Very early planning of a route from Ijmuiden, Holland down to Malcesine, Lake Garda, of which we are allowing 2 days on the road in each direction.

As much as I would love to explore Germany en route, on this occasion we are pretty much tied to going straight to a wedding venue and similar on the way home, due to school and work.

Via Michelin has given me a pretty direct route of 733 miles and I am looking to drive 450 to 500 miles on day 1, which is giving us a stopover between Ulm and Kempten on the way down.

The return leg will give us a stopover around Speyer or Heilbronn.

The mileage figures are flexible, but do any of you seasoned travellers know of any decent stopover locations in the above areas.

Any advice appreciated, before I start the long Internet trawl.

Thanks in advance  

Ken.


----------



## 113016 (Jun 5, 2008)

A couple of weeks ago, we spent two nights on the Ulm stelplatz.
FOC and an interesting place and they claim, the tallest Cathederal in Europe.
You could do worse!


----------



## satco (Jan 21, 2012)

hmm , possibly this one located in Dietmannsried close to the highway A7

http://www.promobil.de/stellplatz/Stellplatz-Allgaeuer-Alpenblick-Dietmannsried-960.html

offers hook-up and fresh water , NO grey water/toilet dumping

or on the other side of the highway in Altusried :

http://www.altusried.de/freizeit/wohnmobilstellplatz.pdf

Jan


----------



## teensvan (May 9, 2005)

Hi.

Spyer has a very good stellplatz right next to a fantastic museum that has everything from steam engines, submarines, to a shuttle.
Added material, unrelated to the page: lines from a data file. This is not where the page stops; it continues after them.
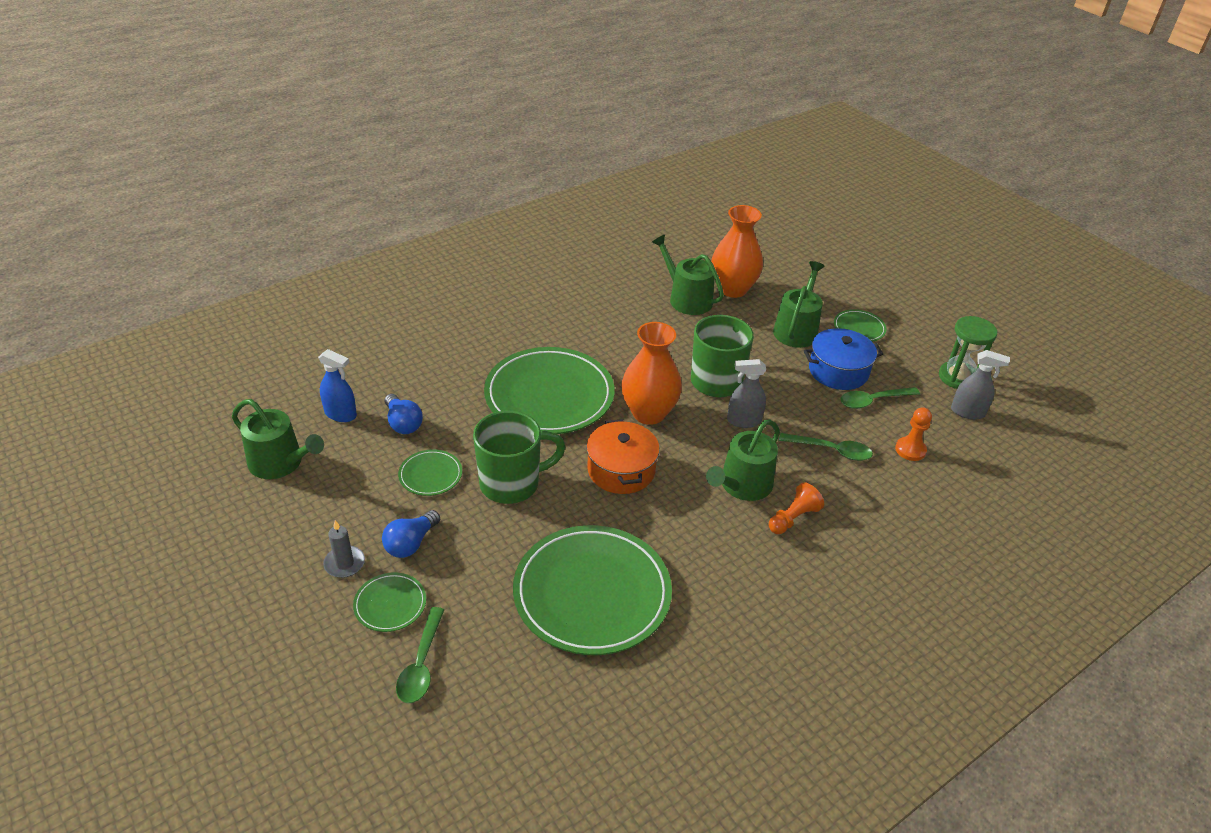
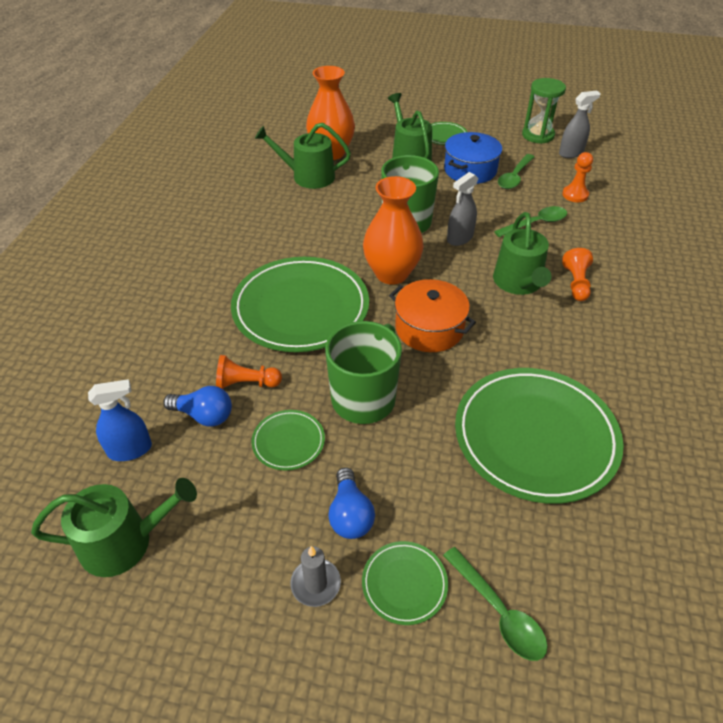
camera: 40 degrees left, 5 degrees up
none -> orange pawn [216,355,282,389]

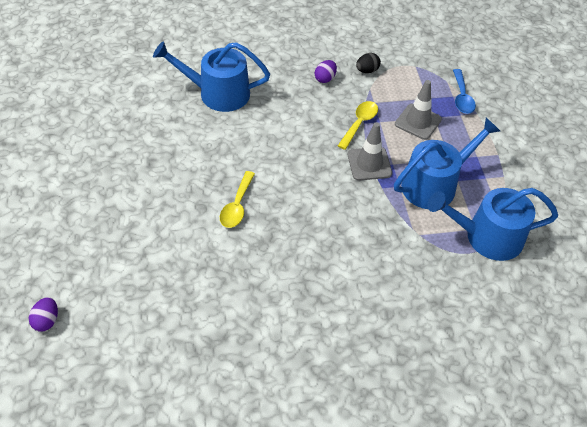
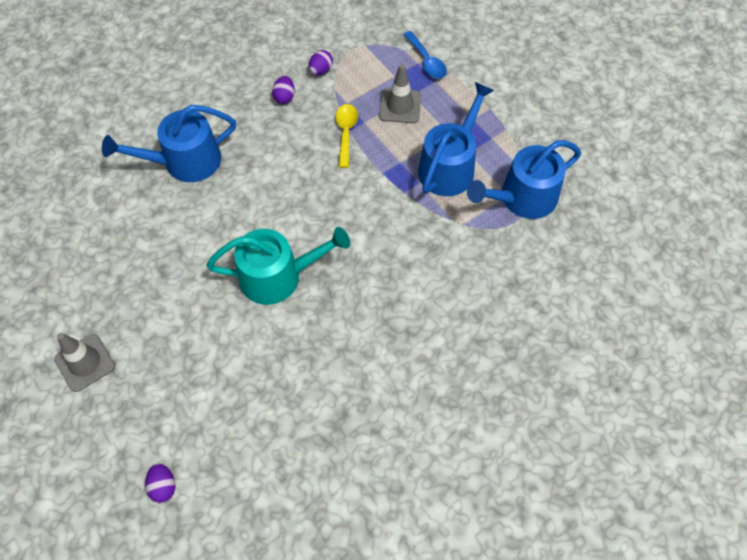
camera: 25 degrees left, 10 degrees up
yellow spoon [220,171,255,228] -> turquoise watering can [207,227,350,305]
grey traffic cone [348,122,392,181] -> grey traffic cone moved to [54,333,115,392]
black egg [356,53,381,73] -> purple egg [309,50,333,75]

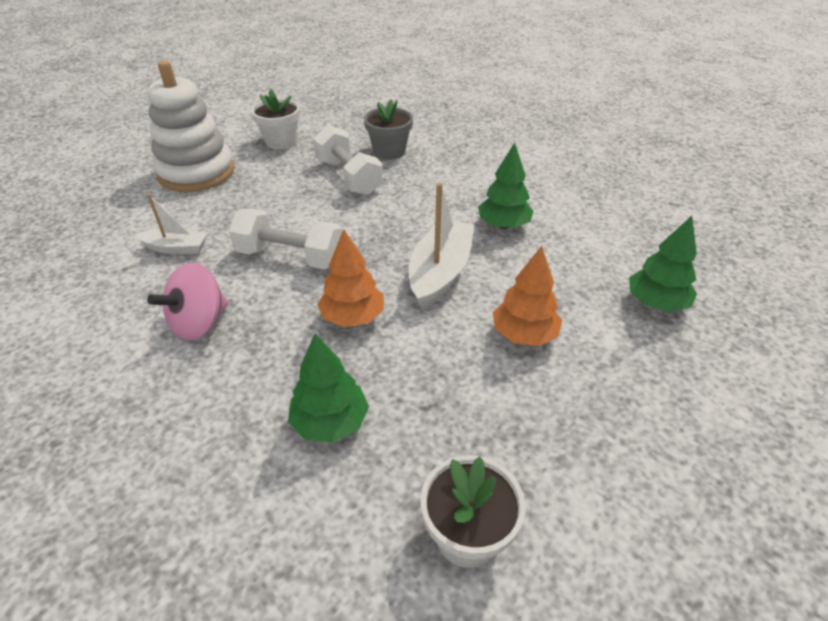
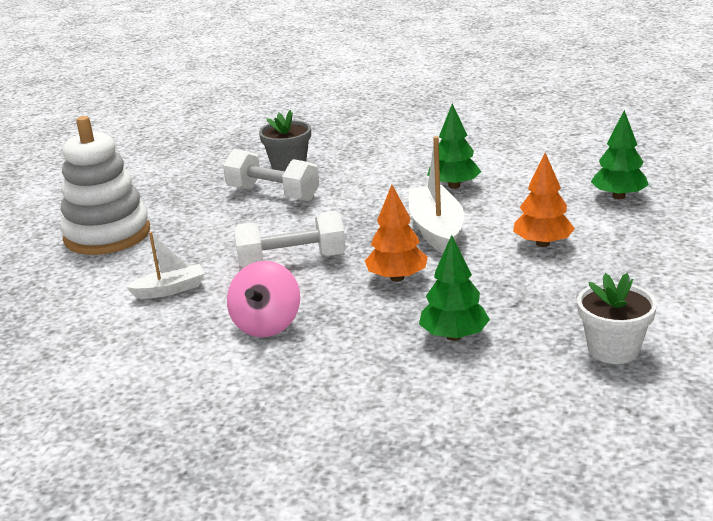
camera: 25 degrees left, 15 degrees down
white flower pot [251,89,300,149] -> none

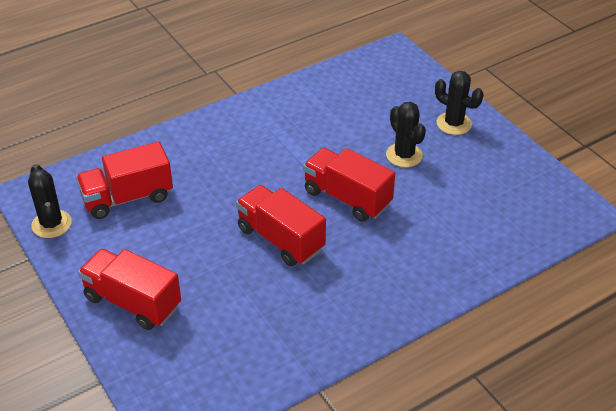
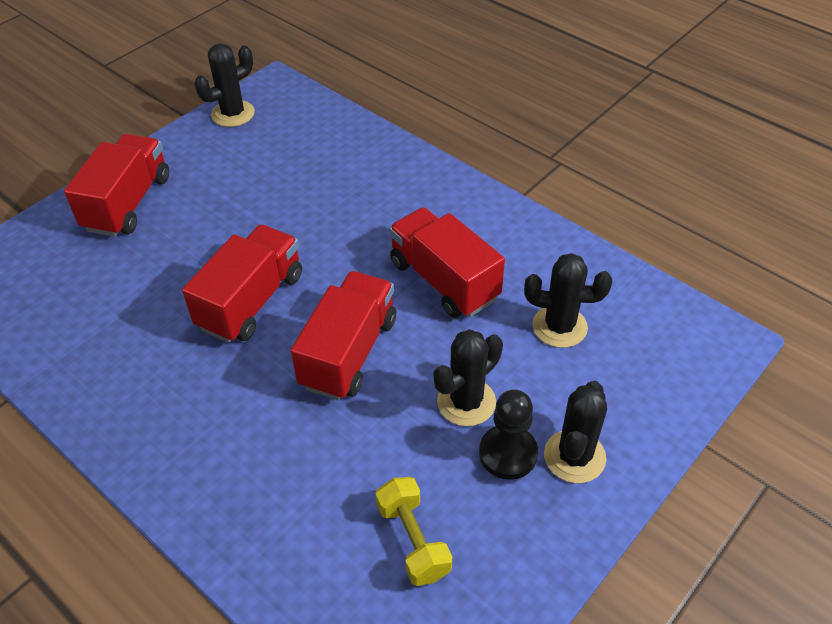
camera: 75 degrees right, 5 degrees up
red truck [76,142,173,219] -> red truck moved to [389,207,505,318]
none -> yellow dumbbell [375,477,452,586]
none -> black pawn [479,389,538,480]
none -> black cactus [524,253,612,348]

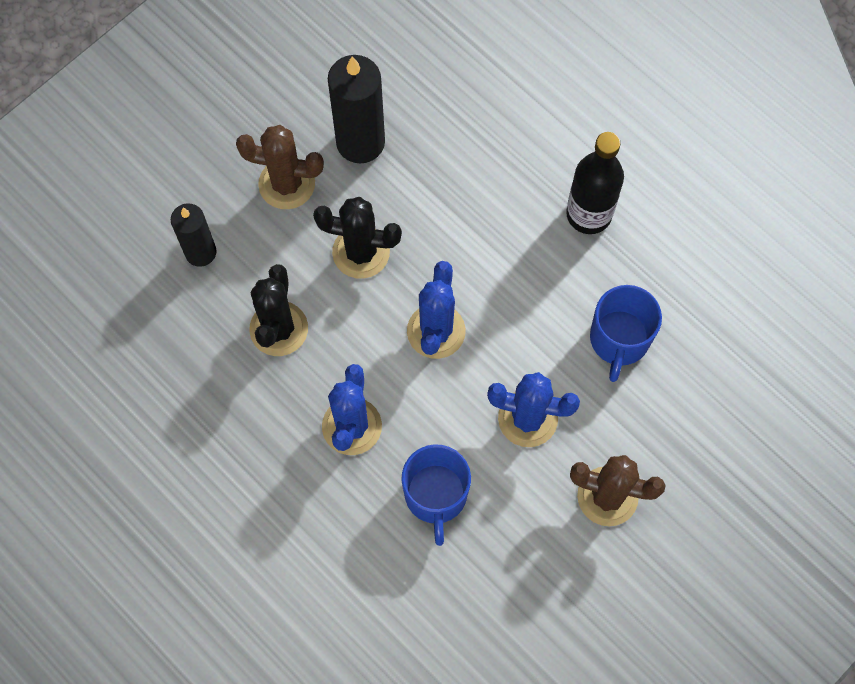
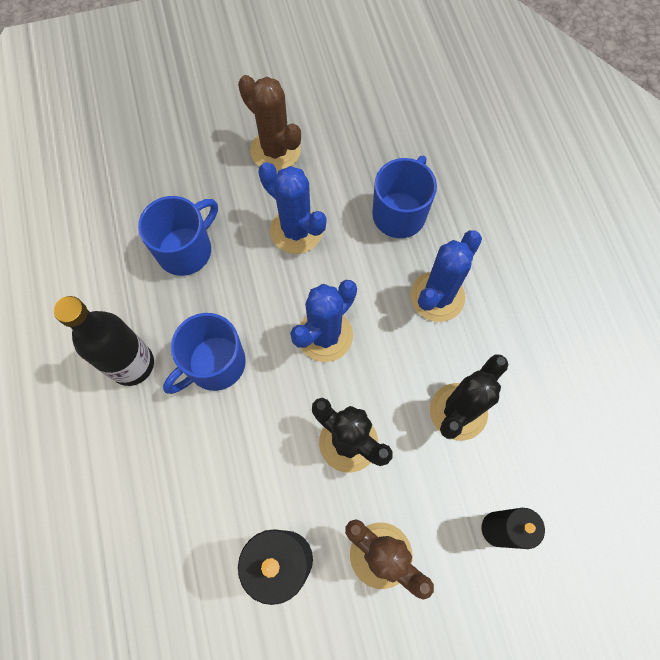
camera: 150 degrees left, 0 degrees up
none -> blue mug [163,313,246,394]

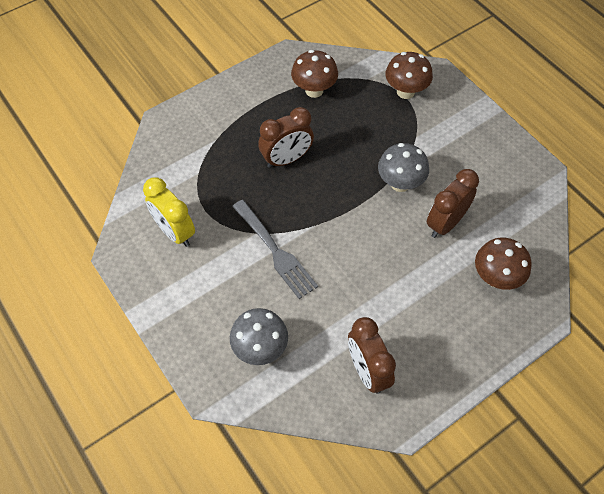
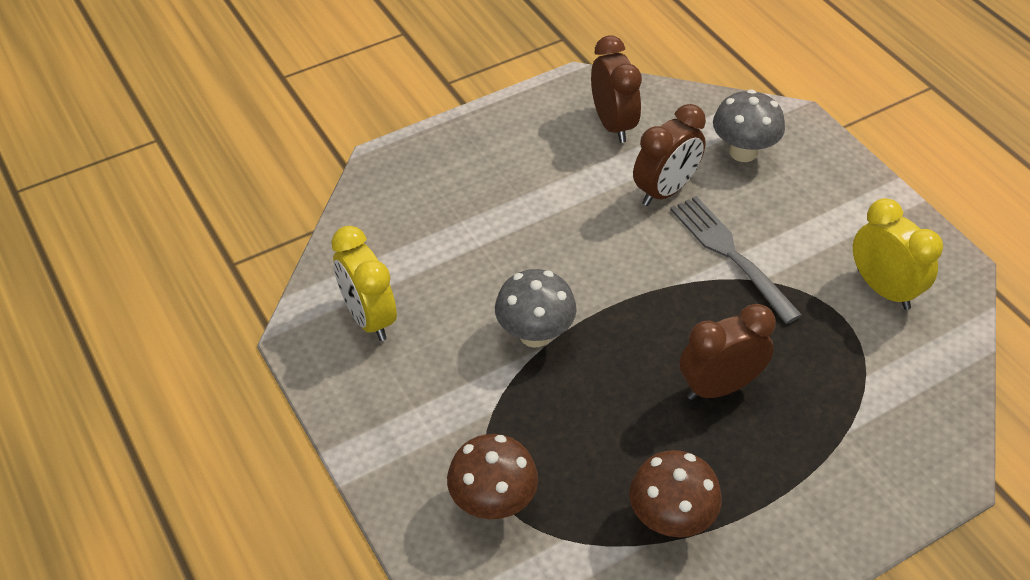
camera: 175 degrees left, 10 degrees down
brown clock [427,169,479,238] -> brown clock moved to [633,104,706,206]
brown mushroom [475,238,532,290] -> none
none -> yellow clock [331,226,397,341]

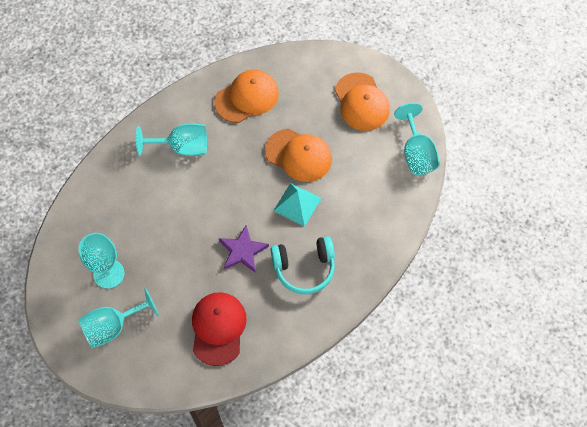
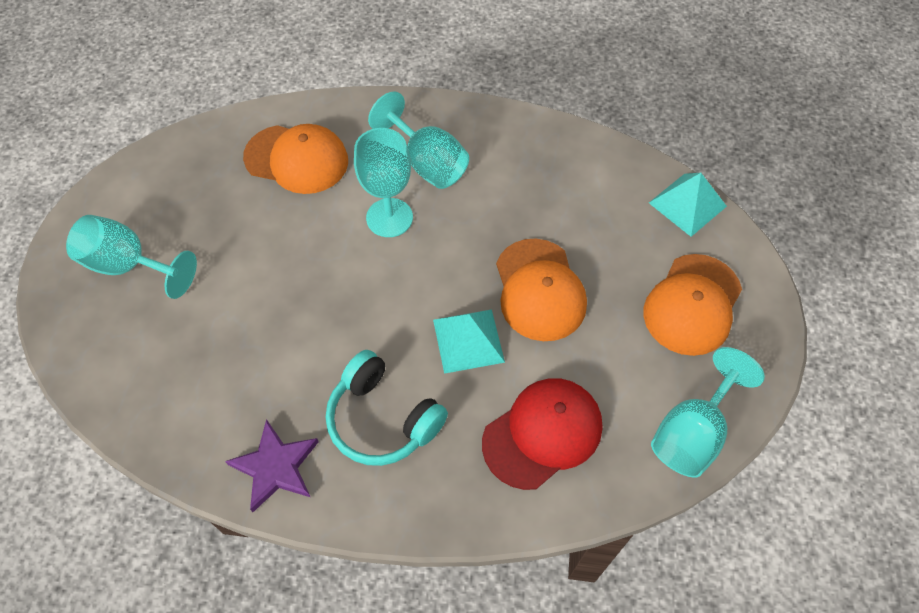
camera: 50 degrees right, 5 degrees down
turquoise goblet [78,233,125,289] -> turquoise goblet moved to [354,128,413,237]
red cap [192,292,247,366] -> red cap moved to [482,378,603,490]
orange cap [214,70,279,123] -> orange cap moved to [243,124,348,194]
purple star [219,225,269,272] -> purple star moved to [225,419,319,512]
none -> turquoise pyramid [649,173,727,237]

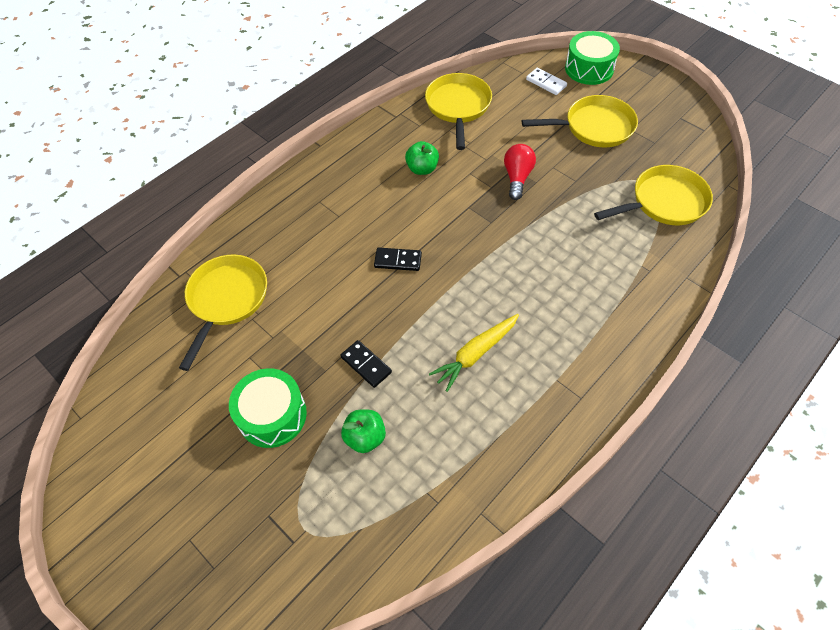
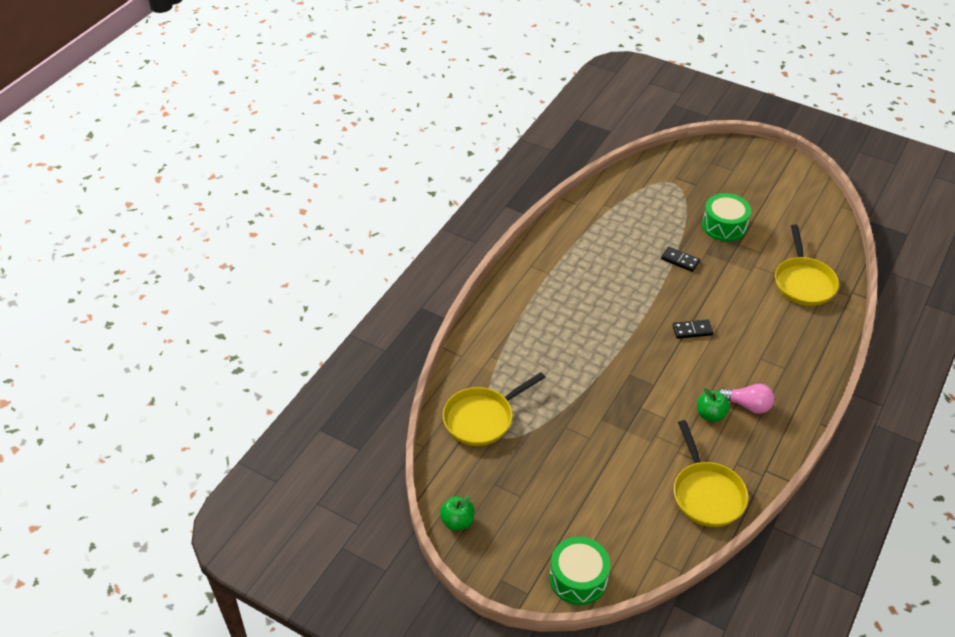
camera: 165 degrees right, 10 degrees down
green apple [341,410,386,453] -> green apple moved to [440,496,475,531]
yellow carrot [429,314,519,392] -> none
red light bulb [504,144,536,200] -> none
yellow pan [522,95,638,147] -> none
white domino [526,68,567,95] -> none
none -> pink light bulb [718,384,774,414]

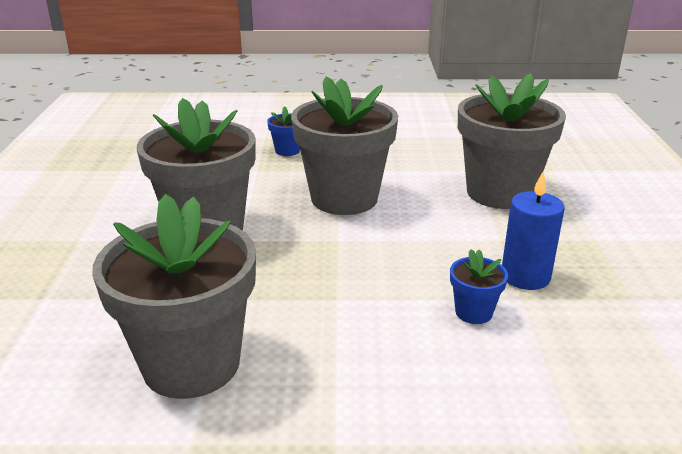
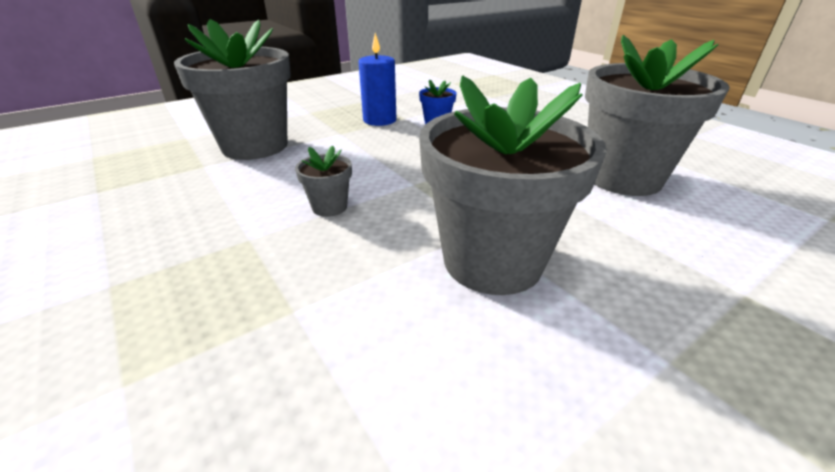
camera: 125 degrees left, 5 degrees up
blue flower pot [267,106,300,156] -> none
grey flower pot [291,76,398,215] -> grey flower pot [295,146,352,217], size x0.42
To much to see in one day ticket.

steve & ann. -------------- teensvan


----------



## Blizzard (Sep 21, 2009)

You lot are awesome 8) 

Keep 'em coming.


----------



## Blizzard (Sep 21, 2009)

We'll be arriving fairly late in the day at Ulm on the way south and the same at Speyer on the way back, is this likely to prevent us getting on in late May and early June.


----------



## 113016 (Jun 5, 2008)

Blizzard said:


> We'll be arriving fairly late in the day at Ulm on the way south and the same at Speyer on the way back, is this likely to prevent us getting on in late May and early June.


I doubt you will have a problem at Ulm, as it is basically a large car park, and you park where you like.


----------



## Boff (May 10, 2005)

Hi,

Memmingen, just in the middle between Ulm and Kempten, also has a decent stellplatz.

Best Regards,
Gerhard


----------